Where to Eat in Greenwich Village
As an NYC local and tour guide, I can’t send you down to Greenwich Village without tipping you off to some of the best places to grab food and treats. This list will get you started.
Grab a slice at Artichoke Basil Pizza.
Artichoke Pizza is one of New York City’s most famous late-night pizza spots. At the Village location, you’re sure to see it packed with hungry NYU students who are staying out late studying or heading home after a night on the town. Their margherita slices are great, but the main attraction is the artichoke slice topped with artichoke hearts, spinach, and cream sauce.
Get a scoop of cookie dough at DŌ.
DŌ serves up various cookie dough flavors in scoop form, like an ice cream cone. Their delicious treats, which have been featured in The New York Times and Time Magazine, come in such rich offerings as cake batter, fluffernutter, and oatmeal M&M. You might be tempted to get two scoops, but trust me, one is enough.
Split a pastrami sandwich at Katz’s.
I’m bending the rules here, because Katz’s Delicatessen is right on the southern end of the Village, on the southside of Houston Street, pretty much the gateway to the Lower East Side.

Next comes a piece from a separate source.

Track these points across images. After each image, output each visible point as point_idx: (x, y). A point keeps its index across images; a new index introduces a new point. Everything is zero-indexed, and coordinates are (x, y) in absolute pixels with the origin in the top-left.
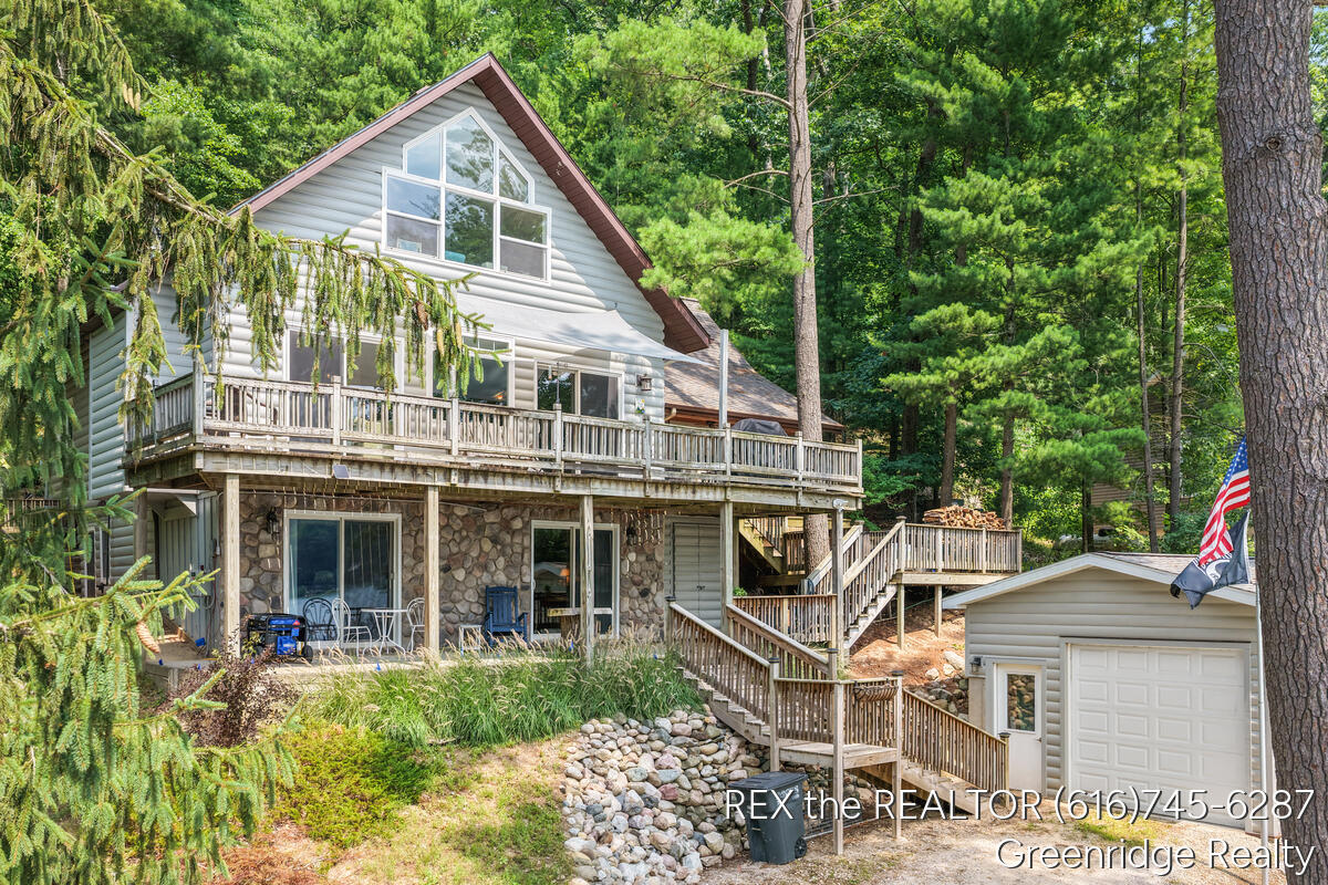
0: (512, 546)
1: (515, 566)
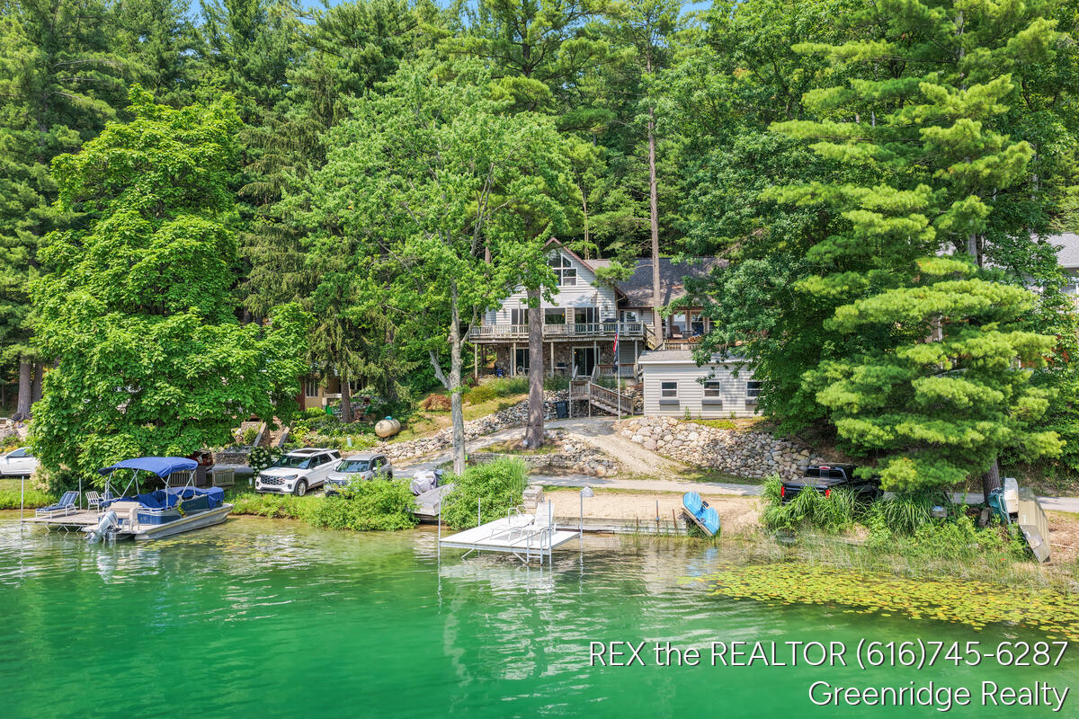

But trust me, even if you have to walk 10-15 minutes, it’s worth it.
Established in 1888, Katz’s is about as authentic as it gets in New York, and you can’t get this experience anywhere else. They cure their corned beef and pastrami for 30 days, resulting in a tender, succulent meat that they layer on top of pillowy rye bread. I don’t even like pastrami, and Katz’s serves up one of the best sandwiches I’ve ever had.
Have a picnic in the park.
Any of the stops above work great if you want to take them to go. When the weather’s nice, a picnic at Washington Square Park can’t be beat.
Greenwich Village: Your New Favorite NYC Neighborhood?
A trip to NYC wouldn’t be complete without visiting Greenwich Village. From counterculture to college campus, the neighborhood has cemented itself in NYC history over the decades.
Whether you spend your time there lounging under a tree in Washington Square Park, laughing until it hurts at the Comedy Cellar, or channeling your inner poet over a cup of coffee, the Village is sure to capture your heart.